··· Record excerpts

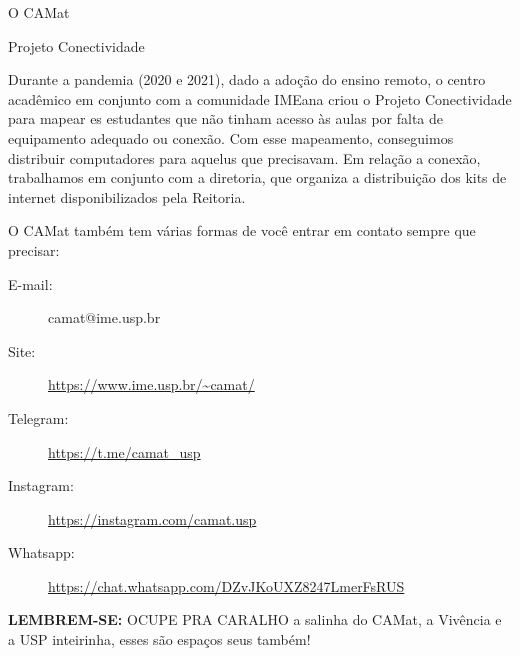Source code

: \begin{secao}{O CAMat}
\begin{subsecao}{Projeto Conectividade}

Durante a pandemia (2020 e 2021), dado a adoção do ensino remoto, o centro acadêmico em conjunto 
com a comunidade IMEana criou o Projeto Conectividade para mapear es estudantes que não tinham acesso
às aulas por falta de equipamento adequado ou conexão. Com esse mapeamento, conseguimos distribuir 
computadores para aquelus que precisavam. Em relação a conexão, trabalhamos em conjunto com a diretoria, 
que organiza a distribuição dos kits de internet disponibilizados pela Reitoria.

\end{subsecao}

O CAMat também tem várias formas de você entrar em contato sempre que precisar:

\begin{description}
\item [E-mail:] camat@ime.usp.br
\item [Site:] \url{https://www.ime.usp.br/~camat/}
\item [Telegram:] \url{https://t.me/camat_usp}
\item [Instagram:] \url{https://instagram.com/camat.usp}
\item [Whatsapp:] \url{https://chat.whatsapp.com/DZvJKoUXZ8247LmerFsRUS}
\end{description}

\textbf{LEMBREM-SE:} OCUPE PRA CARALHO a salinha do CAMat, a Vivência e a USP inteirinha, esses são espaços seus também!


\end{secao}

······

> What needs to be done: Reproduce the data exactly as it appears above. Pictures are to be left out.

> Solution for this task:
Source code

: \begin{secao}{O CAMat}
\begin{subsecao}{Projeto Conectividade}

Durante a pandemia (2020 e 2021), dado a adoção do ensino remoto, o centro acadêmico em conjunto 
com a comunidade IMEana criou o Projeto Conectividade para mapear es estudantes que não tinham acesso
às aulas por falta de equipamento adequado ou conexão. Com esse mapeamento, conseguimos distribuir 
computadores para aquelus que precisavam. Em relação a conexão, trabalhamos em conjunto com a diretoria, 
que organiza a distribuição dos kits de internet disponibilizados pela Reitoria.

\end{subsecao}

O CAMat também tem várias formas de você entrar em contato sempre que precisar:

\begin{description}
\item [E-mail:] camat@ime.usp.br
\item [Site:] \url{https://www.ime.usp.br/~camat/}
\item [Telegram:] \url{https://t.me/camat_usp}
\item [Instagram:] \url{https://instagram.com/camat.usp}
\item [Whatsapp:] \url{https://chat.whatsapp.com/DZvJKoUXZ8247LmerFsRUS}
\end{description}

\textbf{LEMBREM-SE:} OCUPE PRA CARALHO a salinha do CAMat, a Vivência e a USP inteirinha, esses são espaços seus também!


\end{secao}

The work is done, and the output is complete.